Mi fissai allo specchio. I miei occhi inferociti erano pieni di così tante scintille rosse che sembrava quasi stessi pisciando sangue dalle cornee senza riuscire a trattenermi. Era una brutta immagine, ma era vera.

Dovevano essere i farmaci.

In me momenti di creatività assoluta si accompagnavano a sensazioni confuse e indistinte, ad accessi di ansia, parossismi, e manie di persecuzione – e in tutte quelle stanze mi perdevo, come quella sera.

Talvolta, in certe occasioni più che in altre, senza un ordine o spesso una ragione, attraversavo quella specie di tunnel – la luce piccola in fondo al buio che più rincorrevo più si allontanava – cercando di arrivare alla fine e pregavo Dio di non farmene trovare un altro immediatamente successivo. Perché puntualmente sapevo di non poterne affrontare un altro, di non poter resistere oltre.

Non riuscivo a immaginarmi come un vecchio idiota, e non propriamente per l'idiozia ma per la sensazione onnipresente di nessun futuro. Di nessuna vita ancora per tanto. Non era disfattismo o sospetto suicida. Solo il pensiero razionale di una mente devastata come la mia.

Non volevo far preoccupare nessuno per me o per il mio stato mentale, prima di tutto perché non ero il fottuto affare di qualcun altro e poi perché non c'era niente di cui preoccuparsi: avevo vissuto attraversando questo tunnel ancora e ancora - probabilmente non ero più in grado di sopravvivere al di fuori. Nella giungla di una mente normale.

Una bella brunetta dai grossi seni rotondi varcò la porta – teoricamente, non avrebbe potuto entrare, perché quelli erano gli orinatoi, quindi il bagno era per i maschi, ma doveva avermi seguito fin lì per uno scopo piacevole – e mi divorò con gli occhi.

Il tipico sguardo ipnotizzato che finiva per indurre anche me a osservarmi.

E così feci. Un'altra volta, con occhi diversi. Sapevo di essere davvero bello, come un narcisista sa che sta abusando e rovinando qualcun altro, non solo sé stesso.
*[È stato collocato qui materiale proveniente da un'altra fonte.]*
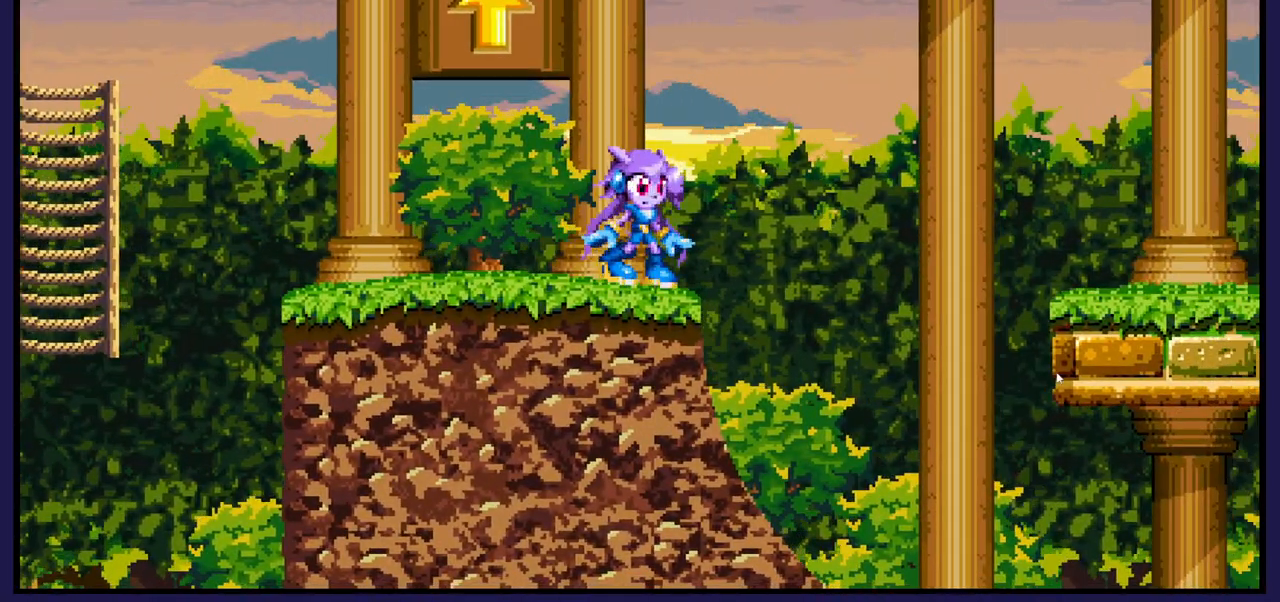
{"buttons": ["DPAD_RIGHT"], "left_stick": "center", "right_stick": "center", "events": [[17, "DPAD_RIGHT", "down"], [133, "A", "down"], [350, "A", "up"]]}
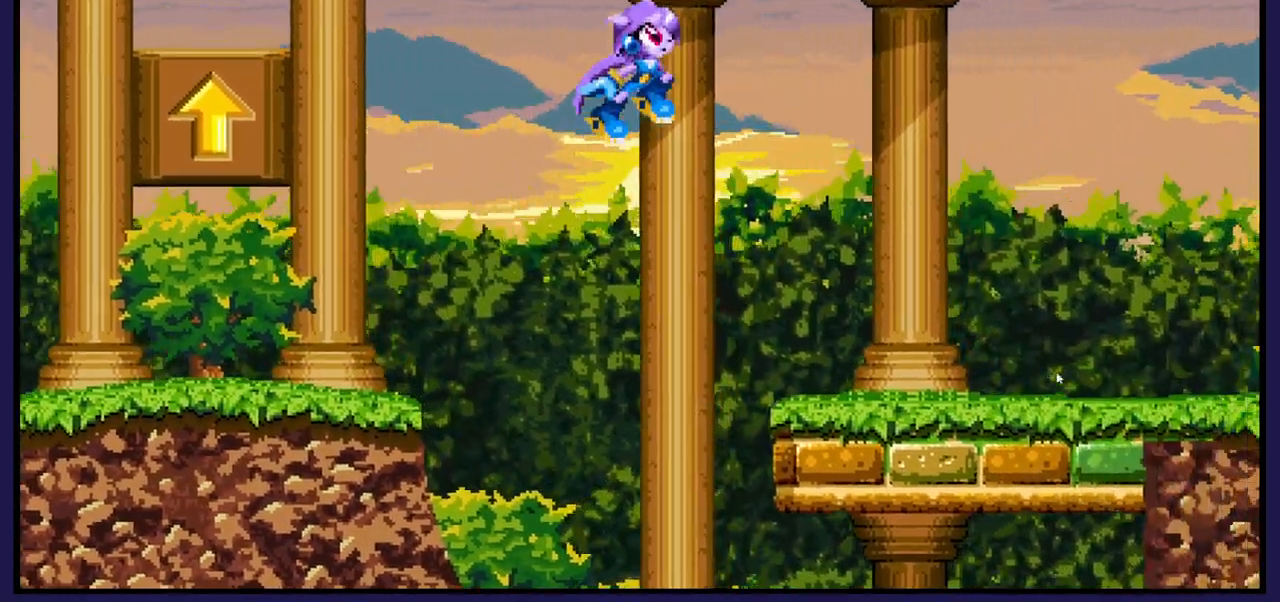
{"buttons": ["DPAD_RIGHT"], "left_stick": "center", "right_stick": "center", "events": []}
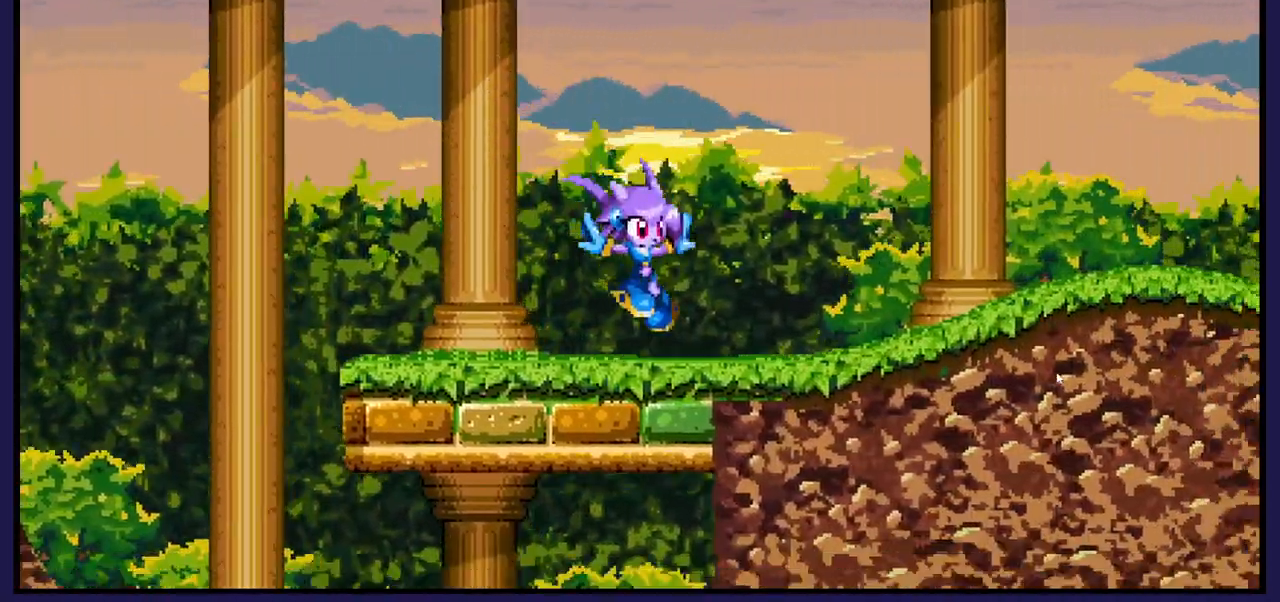
{"buttons": ["DPAD_RIGHT"], "left_stick": "center", "right_stick": "center", "events": []}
Se una gran bella faccia talvolta mi aiutava a trarre dei vantaggi, tipo trattare una signorina come la peggio ragazzaccia delle stazioni di servizio, la stessa faccia non poteva salvare la mia mente dall'oscuramento, anzi mi metteva nella posizione di capire quanto prendessi in giro le persone con quell'aspetto.
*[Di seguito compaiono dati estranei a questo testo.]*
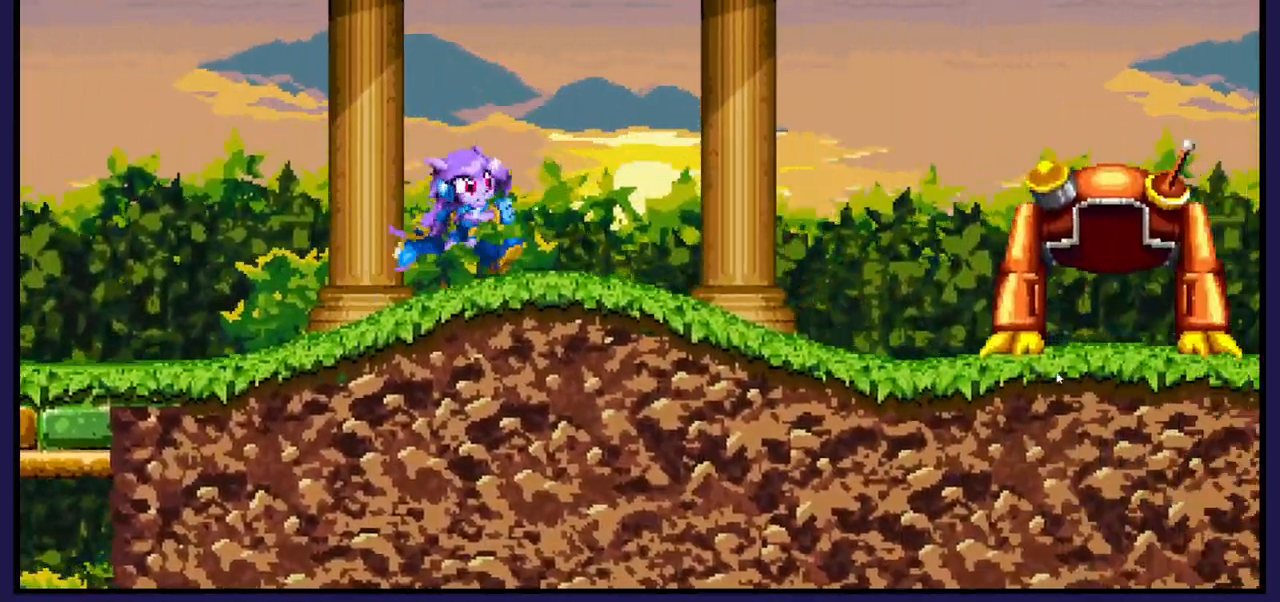
{"buttons": ["DPAD_RIGHT"], "left_stick": "center", "right_stick": "center", "events": []}
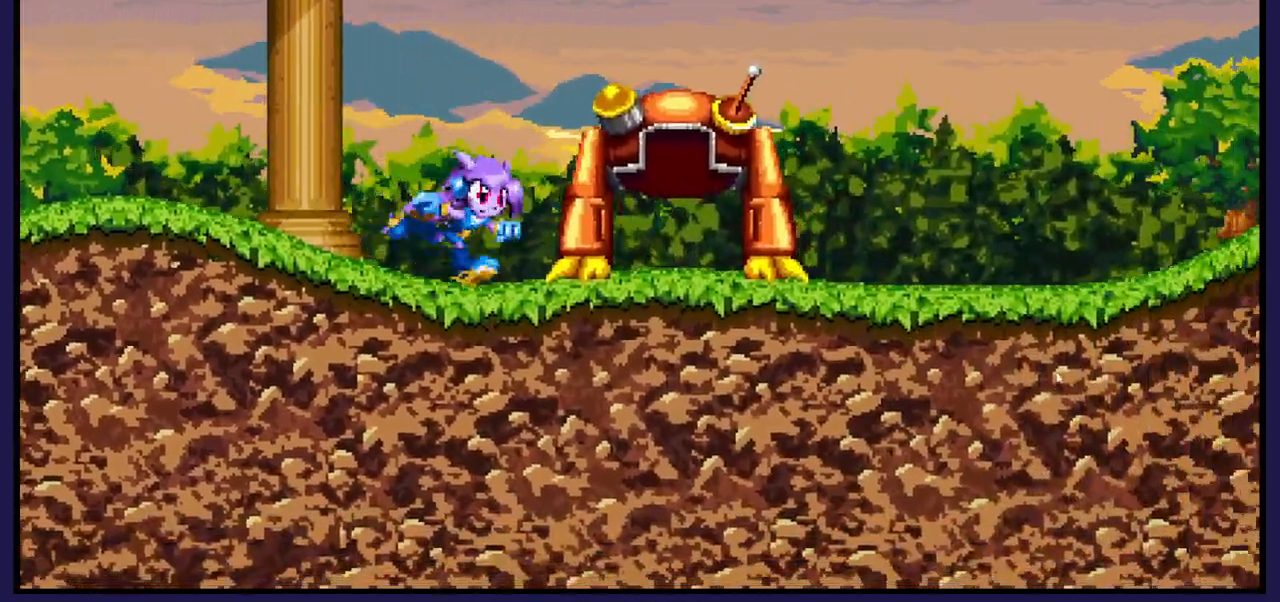
{"buttons": ["DPAD_RIGHT"], "left_stick": "center", "right_stick": "center", "events": []}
E poi ci fu un momento in cui mi osservai in una prospettiva speculare allo specchio, mentre la ragazza era dietro di me, e pensai che mi sarebbe piaciuto scopare qualcuno, costringerlo a farmi un pompino e poi scopare un'altra volta, o semplicemente rompergli il cuore in milioni di pezzi e cercare in ognuno di essi uno scorcio del mio, uno intatto.

Quindi le dissi solo: «Niente trattamento speciale per te. Capito?» poi mi avvicinai, la lanciai sul lavandino e le tirai giù la gonna mentre lei mi sbottonava i pantaloni. Allora, entrai dentro quella topa di miele con una protezione.

La presi cercando di rimanere vigile, e per lo più presente a me stesso in quell'istante, ma la mia mente saltava come un trapezista in cerchio e semplicemente non riusciva ad arrestarsi su quel sesso selvaggio.